アユが1か月もアキピーについて忘れていたのもおかしいよね。東北であれだけの地震が起きて、「東北に誰か知り合いいなかったっけ」と、これまで一度も考えていないということです。「最初の夜」に「やるのは私だよ」と言っていた人が。そしてそれを「ギャルにしかできないことをやれ」と言われるまで思い出さないということは、この1か月、アユはギャルではなかったということです。「どんなときでも自分らしさを大切にする“ギャル魂”」はどこへ?

 1か月、何も考えないし何もしてなかったアユが、ナベべのひとことでスイッチが入ったように東北のために奔走する。『おむすび』に登場する人物の心の動きは、いつだって「0→100」です。どん底にいる人が「ギャル」という呪文によって覚醒するばかり。

 私たちが見たいのは「0→1」や「16→23」、それに「49→51」や「99→100」のプロセスなんです。特に東日本大震災のような国全体を巻き込んだ大災害からの回復を描く場合、多くの視聴者は登場人物に心を重ねたくなるはずです。

 みんな、ドンって一気に元気になってないよね。日々、刻々と変わる被災地の状況に動揺しながら、それぞれに周囲の人やネット上なんかに痛みを吐き出しながら、助けられながら、少しずつ心を落ち着けていったよね。自分はこうだった、アユや結はそうだったんだ、みんな大変だったよな、しんどかったよな。そうして、彼女たちが少しずつ日常を取り戻していく姿に寄り添いたかったんです。

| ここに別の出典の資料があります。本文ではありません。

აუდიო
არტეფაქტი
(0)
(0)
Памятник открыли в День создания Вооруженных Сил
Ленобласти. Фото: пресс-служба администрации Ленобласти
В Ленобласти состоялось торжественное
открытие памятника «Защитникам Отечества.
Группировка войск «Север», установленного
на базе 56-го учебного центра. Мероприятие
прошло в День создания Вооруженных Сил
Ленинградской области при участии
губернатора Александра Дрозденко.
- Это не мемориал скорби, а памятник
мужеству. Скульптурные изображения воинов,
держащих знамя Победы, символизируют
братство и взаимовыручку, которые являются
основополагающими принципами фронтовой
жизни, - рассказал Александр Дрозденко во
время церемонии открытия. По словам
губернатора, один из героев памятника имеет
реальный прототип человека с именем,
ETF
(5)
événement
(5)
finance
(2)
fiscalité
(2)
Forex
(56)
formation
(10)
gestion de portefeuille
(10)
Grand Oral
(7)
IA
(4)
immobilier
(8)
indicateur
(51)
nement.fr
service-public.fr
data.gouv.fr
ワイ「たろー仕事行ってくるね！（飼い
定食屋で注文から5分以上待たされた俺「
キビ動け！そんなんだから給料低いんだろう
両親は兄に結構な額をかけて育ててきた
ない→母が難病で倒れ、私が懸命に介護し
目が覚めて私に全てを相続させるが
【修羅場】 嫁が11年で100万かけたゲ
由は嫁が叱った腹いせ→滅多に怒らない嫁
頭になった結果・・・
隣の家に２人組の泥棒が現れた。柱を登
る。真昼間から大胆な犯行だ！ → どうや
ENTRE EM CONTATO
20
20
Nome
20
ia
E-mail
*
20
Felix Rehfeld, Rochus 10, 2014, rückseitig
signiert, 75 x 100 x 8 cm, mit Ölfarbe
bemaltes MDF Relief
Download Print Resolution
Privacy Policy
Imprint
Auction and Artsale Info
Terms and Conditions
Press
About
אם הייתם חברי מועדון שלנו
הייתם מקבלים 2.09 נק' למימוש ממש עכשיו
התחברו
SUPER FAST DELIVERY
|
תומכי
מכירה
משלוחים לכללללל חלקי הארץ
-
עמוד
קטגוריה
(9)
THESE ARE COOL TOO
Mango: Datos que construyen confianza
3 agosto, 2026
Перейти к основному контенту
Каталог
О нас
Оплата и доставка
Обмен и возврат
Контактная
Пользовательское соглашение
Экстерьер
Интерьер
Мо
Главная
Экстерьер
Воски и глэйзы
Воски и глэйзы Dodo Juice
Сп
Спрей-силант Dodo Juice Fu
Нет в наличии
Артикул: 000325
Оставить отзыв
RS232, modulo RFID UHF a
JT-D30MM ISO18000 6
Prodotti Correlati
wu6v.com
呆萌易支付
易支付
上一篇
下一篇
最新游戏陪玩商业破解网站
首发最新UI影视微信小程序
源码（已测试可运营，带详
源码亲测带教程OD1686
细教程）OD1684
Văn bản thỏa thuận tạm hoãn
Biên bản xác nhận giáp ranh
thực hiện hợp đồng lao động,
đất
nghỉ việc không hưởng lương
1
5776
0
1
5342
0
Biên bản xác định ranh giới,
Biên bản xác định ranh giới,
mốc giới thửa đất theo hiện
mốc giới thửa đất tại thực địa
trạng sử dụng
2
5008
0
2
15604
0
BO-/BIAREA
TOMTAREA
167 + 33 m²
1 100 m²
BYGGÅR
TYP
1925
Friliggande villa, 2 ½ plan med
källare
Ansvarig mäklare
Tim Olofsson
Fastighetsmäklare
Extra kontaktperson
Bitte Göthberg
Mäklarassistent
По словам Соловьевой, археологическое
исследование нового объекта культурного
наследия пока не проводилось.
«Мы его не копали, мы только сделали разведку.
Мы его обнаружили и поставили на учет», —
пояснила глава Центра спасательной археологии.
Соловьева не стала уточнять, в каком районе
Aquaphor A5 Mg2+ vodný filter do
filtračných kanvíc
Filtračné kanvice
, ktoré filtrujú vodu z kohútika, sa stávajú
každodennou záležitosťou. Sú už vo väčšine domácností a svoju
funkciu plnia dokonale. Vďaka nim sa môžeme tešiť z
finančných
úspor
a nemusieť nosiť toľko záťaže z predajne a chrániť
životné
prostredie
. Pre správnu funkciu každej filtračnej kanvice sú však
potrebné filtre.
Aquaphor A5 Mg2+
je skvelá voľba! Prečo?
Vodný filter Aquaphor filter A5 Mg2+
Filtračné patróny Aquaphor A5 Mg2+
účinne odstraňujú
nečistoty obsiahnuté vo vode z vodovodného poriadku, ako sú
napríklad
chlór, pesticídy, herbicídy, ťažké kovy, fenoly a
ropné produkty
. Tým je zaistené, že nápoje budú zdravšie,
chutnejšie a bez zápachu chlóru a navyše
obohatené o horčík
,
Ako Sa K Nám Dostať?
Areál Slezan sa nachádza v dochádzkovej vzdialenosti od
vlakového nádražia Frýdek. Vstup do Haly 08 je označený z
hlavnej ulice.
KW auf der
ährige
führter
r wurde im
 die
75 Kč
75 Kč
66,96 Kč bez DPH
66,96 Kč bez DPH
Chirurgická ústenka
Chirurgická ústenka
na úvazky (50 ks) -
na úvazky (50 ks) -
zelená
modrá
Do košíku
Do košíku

 糸島時代、玉ねぎの野菜染めの制作工程にほぼ15分のすべてを費やした回がありました。玉ねぎを剥いて、煮出して、染めて、乾かして、ようやくあのきれいな野菜染めが出来上がる。

 あそこで丸のまんまの玉ねぎが出てきて、「5時間後」ってテロップが出て、次のシーンで野菜染めが完成していたら興ざめでしょう。

 人間だって同じなんです。急に変わったら興ざめなんです。誰かの手によって1枚ずつ心の皮を剥かれて、さまざまな人の影響を受けて変わっていく。やがて美しいものになる、その段階にこそ描く価値があるんです。